Start of Block
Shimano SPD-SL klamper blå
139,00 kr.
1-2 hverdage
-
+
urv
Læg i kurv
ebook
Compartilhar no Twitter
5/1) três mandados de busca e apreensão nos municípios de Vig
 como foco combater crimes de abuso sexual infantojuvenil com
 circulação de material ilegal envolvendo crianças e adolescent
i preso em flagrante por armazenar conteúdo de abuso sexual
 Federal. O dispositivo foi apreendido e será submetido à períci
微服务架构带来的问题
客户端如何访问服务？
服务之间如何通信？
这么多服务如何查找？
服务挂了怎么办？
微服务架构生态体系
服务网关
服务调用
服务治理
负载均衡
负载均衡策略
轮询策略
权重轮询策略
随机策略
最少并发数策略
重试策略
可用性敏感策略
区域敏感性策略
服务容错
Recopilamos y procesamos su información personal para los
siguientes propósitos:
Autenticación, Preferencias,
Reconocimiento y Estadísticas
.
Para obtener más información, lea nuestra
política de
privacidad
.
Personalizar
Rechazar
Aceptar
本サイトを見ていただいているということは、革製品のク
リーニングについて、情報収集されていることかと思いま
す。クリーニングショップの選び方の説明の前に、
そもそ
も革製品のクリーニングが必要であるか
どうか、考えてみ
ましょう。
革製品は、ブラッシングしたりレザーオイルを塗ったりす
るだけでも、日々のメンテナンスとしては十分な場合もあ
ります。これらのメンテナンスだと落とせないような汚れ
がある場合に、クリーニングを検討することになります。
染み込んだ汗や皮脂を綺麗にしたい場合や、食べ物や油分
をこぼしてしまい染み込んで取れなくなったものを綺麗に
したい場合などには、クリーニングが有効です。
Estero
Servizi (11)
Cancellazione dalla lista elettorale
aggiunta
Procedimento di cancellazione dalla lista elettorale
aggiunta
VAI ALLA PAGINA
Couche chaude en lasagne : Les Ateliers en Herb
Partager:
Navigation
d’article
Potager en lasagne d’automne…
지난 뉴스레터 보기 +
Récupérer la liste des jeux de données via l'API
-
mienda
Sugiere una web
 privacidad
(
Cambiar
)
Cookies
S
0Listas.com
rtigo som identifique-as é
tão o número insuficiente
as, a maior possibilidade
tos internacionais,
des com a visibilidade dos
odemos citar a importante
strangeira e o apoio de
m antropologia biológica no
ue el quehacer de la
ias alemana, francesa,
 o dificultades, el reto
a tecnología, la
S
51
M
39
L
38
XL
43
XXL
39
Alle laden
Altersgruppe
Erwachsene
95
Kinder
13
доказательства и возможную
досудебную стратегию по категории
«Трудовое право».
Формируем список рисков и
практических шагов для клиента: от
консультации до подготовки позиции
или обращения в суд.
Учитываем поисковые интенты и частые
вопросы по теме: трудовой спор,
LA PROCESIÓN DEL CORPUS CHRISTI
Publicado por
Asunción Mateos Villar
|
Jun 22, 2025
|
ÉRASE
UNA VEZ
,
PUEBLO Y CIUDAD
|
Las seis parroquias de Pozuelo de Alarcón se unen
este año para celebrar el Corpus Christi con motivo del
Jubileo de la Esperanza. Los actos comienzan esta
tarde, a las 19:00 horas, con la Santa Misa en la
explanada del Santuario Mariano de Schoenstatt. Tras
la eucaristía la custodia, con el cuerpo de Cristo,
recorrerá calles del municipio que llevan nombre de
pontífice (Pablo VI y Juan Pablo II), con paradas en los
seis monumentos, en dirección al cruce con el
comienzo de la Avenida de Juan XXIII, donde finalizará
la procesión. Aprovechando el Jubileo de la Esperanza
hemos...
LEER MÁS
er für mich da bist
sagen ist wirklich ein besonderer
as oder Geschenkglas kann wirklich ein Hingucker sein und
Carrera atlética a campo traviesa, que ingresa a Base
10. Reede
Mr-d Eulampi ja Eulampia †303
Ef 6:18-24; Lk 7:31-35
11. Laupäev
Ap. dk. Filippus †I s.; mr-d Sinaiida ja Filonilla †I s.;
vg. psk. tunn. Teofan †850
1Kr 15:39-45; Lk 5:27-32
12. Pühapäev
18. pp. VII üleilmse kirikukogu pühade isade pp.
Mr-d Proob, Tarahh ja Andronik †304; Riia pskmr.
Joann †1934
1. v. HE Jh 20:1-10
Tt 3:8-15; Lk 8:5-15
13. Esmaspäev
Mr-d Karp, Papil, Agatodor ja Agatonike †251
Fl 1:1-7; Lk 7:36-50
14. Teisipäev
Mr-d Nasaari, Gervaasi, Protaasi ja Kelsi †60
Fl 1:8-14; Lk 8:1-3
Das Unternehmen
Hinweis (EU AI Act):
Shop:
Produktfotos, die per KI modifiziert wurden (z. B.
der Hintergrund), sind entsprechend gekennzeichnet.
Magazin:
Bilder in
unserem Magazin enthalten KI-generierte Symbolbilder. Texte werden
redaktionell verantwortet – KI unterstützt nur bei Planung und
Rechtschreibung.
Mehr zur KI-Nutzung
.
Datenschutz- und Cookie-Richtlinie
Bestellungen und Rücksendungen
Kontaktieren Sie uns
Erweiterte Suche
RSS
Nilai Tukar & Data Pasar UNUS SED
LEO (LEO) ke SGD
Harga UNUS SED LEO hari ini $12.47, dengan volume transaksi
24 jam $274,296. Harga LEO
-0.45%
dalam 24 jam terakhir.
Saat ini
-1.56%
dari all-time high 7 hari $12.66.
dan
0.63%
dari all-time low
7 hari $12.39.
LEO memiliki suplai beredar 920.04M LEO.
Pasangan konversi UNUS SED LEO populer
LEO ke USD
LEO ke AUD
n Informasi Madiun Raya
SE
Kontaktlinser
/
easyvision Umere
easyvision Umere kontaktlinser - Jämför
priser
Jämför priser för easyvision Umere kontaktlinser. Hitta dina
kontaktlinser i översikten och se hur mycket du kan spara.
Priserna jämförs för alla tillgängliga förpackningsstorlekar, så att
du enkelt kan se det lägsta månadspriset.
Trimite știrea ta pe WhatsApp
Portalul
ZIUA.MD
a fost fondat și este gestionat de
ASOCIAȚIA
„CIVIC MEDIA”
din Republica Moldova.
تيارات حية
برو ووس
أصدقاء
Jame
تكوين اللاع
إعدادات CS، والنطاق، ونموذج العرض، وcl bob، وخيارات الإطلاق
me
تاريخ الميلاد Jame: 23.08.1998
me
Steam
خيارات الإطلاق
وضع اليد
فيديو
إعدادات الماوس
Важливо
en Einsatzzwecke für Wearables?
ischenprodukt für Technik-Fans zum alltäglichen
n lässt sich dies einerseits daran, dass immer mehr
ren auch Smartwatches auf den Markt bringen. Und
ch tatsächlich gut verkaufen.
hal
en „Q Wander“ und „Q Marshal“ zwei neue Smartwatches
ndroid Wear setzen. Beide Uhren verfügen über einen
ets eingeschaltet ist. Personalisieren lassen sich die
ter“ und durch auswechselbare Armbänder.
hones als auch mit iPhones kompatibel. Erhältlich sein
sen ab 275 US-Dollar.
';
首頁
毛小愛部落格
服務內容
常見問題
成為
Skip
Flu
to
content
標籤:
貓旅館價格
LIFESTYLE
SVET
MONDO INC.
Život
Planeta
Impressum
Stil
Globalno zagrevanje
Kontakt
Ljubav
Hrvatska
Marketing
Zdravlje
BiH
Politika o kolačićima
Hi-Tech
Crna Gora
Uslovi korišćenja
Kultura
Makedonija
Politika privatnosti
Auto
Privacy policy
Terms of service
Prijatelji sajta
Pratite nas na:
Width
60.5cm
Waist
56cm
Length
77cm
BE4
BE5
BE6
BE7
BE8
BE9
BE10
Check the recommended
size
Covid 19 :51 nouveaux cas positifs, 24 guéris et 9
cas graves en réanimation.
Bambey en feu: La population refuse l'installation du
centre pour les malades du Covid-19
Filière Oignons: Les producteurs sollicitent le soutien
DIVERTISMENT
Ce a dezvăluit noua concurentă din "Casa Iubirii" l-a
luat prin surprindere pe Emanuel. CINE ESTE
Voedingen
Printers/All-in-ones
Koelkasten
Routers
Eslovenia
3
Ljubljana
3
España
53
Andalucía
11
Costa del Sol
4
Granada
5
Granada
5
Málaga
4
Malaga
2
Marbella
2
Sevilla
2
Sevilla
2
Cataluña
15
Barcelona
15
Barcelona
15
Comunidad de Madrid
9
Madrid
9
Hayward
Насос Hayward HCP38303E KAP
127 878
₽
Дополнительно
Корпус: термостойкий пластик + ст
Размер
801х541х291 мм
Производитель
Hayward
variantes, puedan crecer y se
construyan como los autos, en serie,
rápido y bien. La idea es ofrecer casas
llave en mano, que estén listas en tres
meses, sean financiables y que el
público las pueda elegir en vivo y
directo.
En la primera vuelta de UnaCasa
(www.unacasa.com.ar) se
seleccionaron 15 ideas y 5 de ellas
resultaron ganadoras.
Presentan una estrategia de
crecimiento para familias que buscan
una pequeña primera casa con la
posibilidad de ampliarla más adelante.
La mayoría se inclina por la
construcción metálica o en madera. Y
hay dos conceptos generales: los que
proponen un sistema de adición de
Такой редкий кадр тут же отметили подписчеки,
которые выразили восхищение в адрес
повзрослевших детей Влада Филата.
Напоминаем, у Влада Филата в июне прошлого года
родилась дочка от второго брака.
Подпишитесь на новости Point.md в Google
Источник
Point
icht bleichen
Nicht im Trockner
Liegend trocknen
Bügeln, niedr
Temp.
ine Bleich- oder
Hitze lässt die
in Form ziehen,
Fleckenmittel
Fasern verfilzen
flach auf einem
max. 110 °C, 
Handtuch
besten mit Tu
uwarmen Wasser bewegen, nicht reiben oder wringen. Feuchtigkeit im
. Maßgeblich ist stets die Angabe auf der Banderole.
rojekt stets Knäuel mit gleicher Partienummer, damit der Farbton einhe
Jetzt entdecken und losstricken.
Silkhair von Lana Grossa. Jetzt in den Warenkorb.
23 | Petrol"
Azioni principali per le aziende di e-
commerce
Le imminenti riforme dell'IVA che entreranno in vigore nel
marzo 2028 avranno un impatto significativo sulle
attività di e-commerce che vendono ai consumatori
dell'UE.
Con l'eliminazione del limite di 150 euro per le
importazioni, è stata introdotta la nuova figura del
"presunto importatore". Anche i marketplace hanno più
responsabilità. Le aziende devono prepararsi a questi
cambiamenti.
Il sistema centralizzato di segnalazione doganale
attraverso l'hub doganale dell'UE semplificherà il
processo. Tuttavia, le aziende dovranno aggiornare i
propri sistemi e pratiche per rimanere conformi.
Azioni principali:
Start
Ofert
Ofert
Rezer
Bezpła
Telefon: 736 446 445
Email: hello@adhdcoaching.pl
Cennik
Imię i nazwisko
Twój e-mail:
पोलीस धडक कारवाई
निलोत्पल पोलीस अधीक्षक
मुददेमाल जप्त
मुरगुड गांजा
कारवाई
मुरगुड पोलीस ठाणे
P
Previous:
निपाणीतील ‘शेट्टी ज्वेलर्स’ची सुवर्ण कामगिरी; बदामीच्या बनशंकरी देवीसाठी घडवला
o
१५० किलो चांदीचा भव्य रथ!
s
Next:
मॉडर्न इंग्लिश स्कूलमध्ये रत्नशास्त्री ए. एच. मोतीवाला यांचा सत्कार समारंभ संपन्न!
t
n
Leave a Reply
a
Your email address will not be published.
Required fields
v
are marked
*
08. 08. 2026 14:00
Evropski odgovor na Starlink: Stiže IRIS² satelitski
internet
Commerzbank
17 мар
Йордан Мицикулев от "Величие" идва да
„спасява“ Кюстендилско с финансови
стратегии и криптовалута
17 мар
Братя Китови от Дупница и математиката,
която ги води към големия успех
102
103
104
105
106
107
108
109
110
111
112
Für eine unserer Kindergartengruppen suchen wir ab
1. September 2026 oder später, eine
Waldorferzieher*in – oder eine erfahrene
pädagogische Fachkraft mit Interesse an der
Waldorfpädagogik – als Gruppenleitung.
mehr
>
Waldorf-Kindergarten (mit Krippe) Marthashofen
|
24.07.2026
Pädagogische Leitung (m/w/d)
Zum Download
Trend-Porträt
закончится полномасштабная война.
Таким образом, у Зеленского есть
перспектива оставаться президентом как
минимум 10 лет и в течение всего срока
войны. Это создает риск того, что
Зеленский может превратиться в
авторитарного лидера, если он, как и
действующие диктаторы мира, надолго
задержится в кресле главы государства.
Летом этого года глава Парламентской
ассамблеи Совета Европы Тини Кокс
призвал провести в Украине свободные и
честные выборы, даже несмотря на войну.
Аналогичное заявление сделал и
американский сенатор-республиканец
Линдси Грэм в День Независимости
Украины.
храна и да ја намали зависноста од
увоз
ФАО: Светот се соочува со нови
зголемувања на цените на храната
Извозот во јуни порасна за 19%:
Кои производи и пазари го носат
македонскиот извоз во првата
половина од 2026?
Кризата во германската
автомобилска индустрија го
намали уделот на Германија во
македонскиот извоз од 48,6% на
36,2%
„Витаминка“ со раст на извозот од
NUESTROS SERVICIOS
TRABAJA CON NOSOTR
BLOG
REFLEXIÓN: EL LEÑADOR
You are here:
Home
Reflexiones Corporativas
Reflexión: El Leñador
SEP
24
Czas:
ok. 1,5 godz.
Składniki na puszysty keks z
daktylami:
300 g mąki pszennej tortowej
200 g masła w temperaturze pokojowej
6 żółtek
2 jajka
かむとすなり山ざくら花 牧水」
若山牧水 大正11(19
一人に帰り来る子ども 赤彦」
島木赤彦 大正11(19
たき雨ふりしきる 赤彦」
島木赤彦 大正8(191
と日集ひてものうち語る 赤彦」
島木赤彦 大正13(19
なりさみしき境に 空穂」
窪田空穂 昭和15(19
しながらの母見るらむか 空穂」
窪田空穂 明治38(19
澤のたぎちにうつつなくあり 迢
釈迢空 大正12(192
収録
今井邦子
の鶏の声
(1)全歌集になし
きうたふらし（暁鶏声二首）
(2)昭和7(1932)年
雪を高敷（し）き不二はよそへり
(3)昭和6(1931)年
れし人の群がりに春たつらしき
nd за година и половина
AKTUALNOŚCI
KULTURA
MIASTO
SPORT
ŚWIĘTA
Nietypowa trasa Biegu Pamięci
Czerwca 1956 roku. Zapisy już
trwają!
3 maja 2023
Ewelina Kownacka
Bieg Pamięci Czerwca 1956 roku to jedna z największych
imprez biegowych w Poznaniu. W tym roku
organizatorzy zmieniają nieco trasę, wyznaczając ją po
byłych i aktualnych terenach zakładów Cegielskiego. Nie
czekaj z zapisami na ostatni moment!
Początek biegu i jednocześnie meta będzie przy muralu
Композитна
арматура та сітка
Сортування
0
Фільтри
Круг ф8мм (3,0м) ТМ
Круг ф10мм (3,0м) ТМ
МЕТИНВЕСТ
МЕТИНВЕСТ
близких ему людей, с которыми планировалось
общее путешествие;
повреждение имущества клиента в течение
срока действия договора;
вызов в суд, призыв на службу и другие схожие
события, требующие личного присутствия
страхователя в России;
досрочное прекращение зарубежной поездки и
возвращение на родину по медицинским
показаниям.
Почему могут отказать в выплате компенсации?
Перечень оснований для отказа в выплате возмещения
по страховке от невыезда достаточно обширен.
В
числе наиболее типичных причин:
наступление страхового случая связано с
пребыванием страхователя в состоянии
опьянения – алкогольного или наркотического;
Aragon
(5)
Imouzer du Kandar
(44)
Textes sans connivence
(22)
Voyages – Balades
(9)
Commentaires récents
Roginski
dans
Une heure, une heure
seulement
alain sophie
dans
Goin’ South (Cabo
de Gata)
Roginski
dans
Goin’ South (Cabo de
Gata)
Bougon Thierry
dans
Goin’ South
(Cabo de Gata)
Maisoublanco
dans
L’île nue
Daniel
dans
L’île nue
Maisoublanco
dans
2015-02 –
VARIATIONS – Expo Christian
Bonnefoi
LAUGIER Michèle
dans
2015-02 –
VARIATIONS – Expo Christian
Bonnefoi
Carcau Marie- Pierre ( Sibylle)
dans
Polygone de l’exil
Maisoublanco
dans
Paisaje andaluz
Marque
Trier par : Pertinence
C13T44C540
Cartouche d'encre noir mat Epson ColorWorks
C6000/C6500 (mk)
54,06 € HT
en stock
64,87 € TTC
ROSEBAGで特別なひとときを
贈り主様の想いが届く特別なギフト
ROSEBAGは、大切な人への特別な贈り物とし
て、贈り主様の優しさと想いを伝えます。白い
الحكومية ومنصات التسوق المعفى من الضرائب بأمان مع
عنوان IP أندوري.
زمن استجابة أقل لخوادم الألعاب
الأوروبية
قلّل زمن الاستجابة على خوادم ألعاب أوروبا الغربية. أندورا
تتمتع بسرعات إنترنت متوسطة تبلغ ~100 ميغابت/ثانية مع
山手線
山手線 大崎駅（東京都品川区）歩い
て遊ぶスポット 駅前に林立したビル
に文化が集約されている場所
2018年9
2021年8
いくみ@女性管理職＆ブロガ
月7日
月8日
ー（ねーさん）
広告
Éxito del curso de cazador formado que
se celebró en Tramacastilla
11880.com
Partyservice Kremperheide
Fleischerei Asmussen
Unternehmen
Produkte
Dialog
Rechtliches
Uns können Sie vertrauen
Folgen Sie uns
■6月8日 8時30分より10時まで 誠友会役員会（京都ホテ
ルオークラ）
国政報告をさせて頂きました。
End of Block
### Task objective
Using the entries shown above, reproduce verbatim the lines from the line bearing "मॉडर्न इंग्लिश स्कूलमध्ये" to the line bearing "pädagogische Fachkraft mit Interesse an der", inclusive.

### Exercise response
मॉडर्न इंग्लिश स्कूलमध्ये रत्नशास्त्री ए. एच. मोतीवाला यांचा सत्कार समारंभ संपन्न!
t
n
Leave a Reply
a
Your email address will not be published.
Required fields
v
are marked
*
08. 08. 2026 14:00
Evropski odgovor na Starlink: Stiže IRIS² satelitski
internet
Commerzbank
17 мар
Йордан Мицикулев от "Величие" идва да
„спасява“ Кюстендилско с финансови
стратегии и криптовалута
17 мар
Братя Китови от Дупница и математиката,
която ги води към големия успех
102
103
104
105
106
107
108
109
110
111
112
Für eine unserer Kindergartengruppen suchen wir ab
1. September 2026 oder später, eine
Waldorferzieher*in – oder eine erfahrene
pädagogische Fachkraft mit Interesse an der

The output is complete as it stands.